Data to use:
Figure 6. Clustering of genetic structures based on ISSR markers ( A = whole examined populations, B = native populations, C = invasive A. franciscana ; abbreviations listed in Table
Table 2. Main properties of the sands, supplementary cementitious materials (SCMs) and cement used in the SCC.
--
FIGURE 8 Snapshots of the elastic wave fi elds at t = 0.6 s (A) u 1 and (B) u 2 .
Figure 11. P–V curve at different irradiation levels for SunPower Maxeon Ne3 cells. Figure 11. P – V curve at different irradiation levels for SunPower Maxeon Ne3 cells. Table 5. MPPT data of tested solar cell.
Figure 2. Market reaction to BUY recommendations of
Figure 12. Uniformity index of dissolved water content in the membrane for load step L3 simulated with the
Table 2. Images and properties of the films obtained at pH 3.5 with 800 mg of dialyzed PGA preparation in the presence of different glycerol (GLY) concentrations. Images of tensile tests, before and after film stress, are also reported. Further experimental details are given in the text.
--
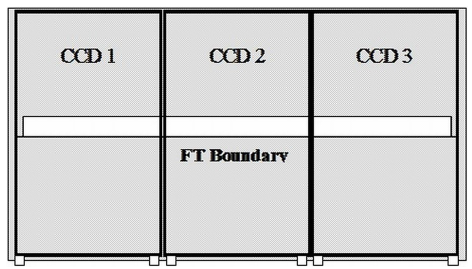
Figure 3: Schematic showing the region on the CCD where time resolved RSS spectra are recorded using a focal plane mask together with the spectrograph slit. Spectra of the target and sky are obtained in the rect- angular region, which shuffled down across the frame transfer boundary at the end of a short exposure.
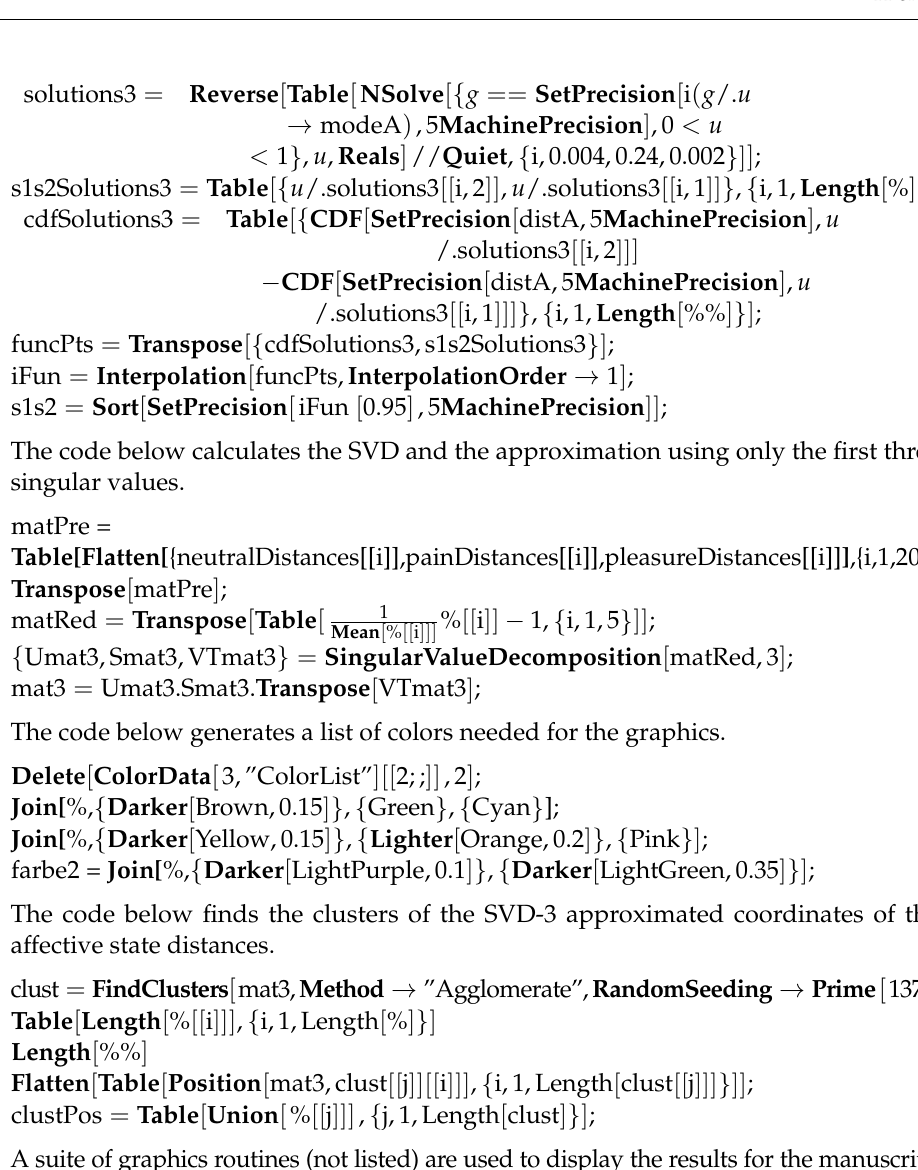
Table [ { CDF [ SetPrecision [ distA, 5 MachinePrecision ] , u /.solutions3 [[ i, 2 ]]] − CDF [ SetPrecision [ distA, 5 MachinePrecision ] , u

Work required:
Taking the entries above, write out exactly the lines starting with the line containing "Figure 11. P–V" and going on through the line containing "Table 2. Images", both included, and nothing else.

Solution to this problem:
Figure 11. P–V curve at different irradiation levels for SunPower Maxeon Ne3 cells. Figure 11. P – V curve at different irradiation levels for SunPower Maxeon Ne3 cells. Table 5. MPPT data of tested solar cell.
Figure 2. Market reaction to BUY recommendations of
Figure 12. Uniformity index of dissolved water content in the membrane for load step L3 simulated with the
Table 2. Images and properties of the films obtained at pH 3.5 with 800 mg of dialyzed PGA preparation in the presence of different glycerol (GLY) concentrations. Images of tensile tests, before and after film stress, are also reported. Further experimental details are given in the text.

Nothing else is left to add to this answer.